Bush already fired the three men responsible for his 2001
round of tax cuts for the rich, a plan that did nothing
positive at all for the economy, and the men who replaced
the economic team have spent the last months promoting
the new Bush tax cuts, only to have the President back
off them this week.
Like this space predicted, President Bush left the marriage
penalty on the table but the much-despised boon for the
rich, the cuts to corporate-dividend taxes, which
were estimated to cost about $400 billion were tabled.
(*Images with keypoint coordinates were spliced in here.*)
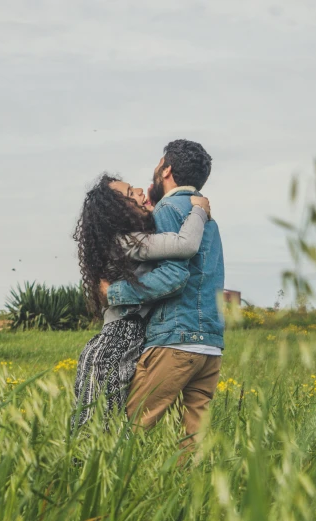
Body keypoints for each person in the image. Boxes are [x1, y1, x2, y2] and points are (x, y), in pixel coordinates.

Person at [102, 139, 224, 445]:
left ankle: (110, 491)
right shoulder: (208, 218)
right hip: (210, 345)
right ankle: (193, 493)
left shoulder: (168, 209)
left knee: (129, 432)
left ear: (166, 169)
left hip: (175, 339)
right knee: (193, 442)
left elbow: (174, 275)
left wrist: (114, 293)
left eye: (158, 164)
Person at [71, 173, 212, 431]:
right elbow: (185, 245)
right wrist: (199, 211)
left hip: (125, 339)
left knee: (105, 427)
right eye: (129, 193)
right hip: (116, 343)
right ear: (117, 210)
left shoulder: (130, 239)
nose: (138, 190)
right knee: (99, 429)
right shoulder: (128, 240)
However, the mere fact that the President had to back
off his tax cut is evidence that Bush never had a clear
economic vision for this country that didn't extend beyond
paying back his rich campaign contributors. Even though
the tax cut is now $175 billion dollars smaller, it's
still geared toward the rich and will produce deficits
that future generations will have to pay. Writing in the
London Guardian, business editor Mark Tran echoed
this point, writing: "The Bush tax cuts benefit mainly
the rich, who probably already spend as much as they like.
The tax cuts will increase already huge budget deficits,
which is why economists would have preferred a short-term
stimulus plan for one that implies vast amounts of red
ink for years to come. The tax plan is the worst of both
worlds for Mr. Bush not much stimulus, yet bigger
deficits." And to think, just a few years ago, Newt
Gingrich and the Republican Party got elected on a platform
that included a Balanced Budget Amendment to the Constitution.
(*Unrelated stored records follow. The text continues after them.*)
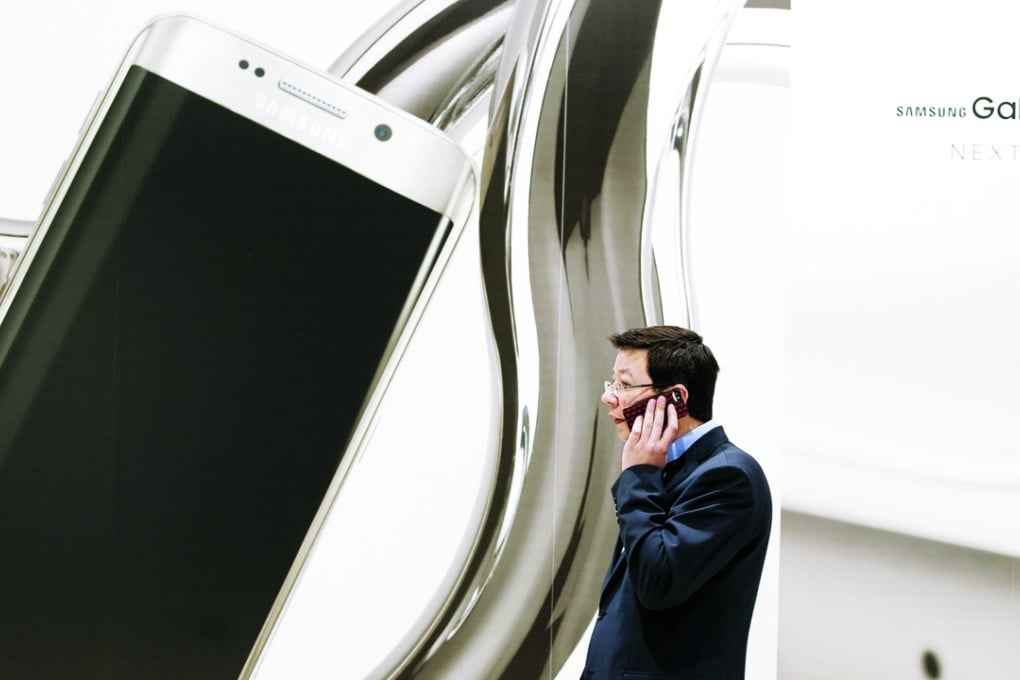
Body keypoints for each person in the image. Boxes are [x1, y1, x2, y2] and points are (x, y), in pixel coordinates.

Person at [581, 325, 772, 679]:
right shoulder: (666, 470)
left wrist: (638, 476)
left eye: (624, 385)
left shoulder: (730, 477)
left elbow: (658, 582)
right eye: (612, 384)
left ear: (676, 399)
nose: (610, 397)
It should worry Karl Rove and Company that the
President has officially become his father a recent
poll revealed that 46% of the American public disapproves
of Bush's handling of domestic economic affairs.
The
economic action (or inaction) by the Bush White House
has only made it worse for state and local governments.
Here in New York, thanks to fiscal wizardry of America's
Mayor Rudy Guiliani, the City faces drastic cuts that
will remind New Yorkers of the Ed Koch days. Current mayor
Mike Bloomberg just announced the cuts he will
have to make unless cash-strapped Governor George Pataki
comes through with the $3.8 billion New York City needs
to fill the budget gap. On the cutting line are firehouses
upwards to 40 citywide a nice thank you
for our first responders. The New York Police Department
will now operate at its lowest level in 10 years. In addition,
City pools will not open this summer; the zoos in Brooklyn
and Queens will also close, the Bronx Zoo will receive
a significant funding reduction, and after-school programs
will be eliminated. Cuts can also be found to the budgets
of the sanitation, children services, health, and education
departments. Somehow, the people down in City Hall think
that: no pools, no after-school programs, no jobs and
no cops is a good mix. As New York Post gossip queen Cindy
Adams always says: "Only in New York, kids, only
in New York."
(Alexander Washburn is a volunteer staff writer for 2 Walls Webzine.)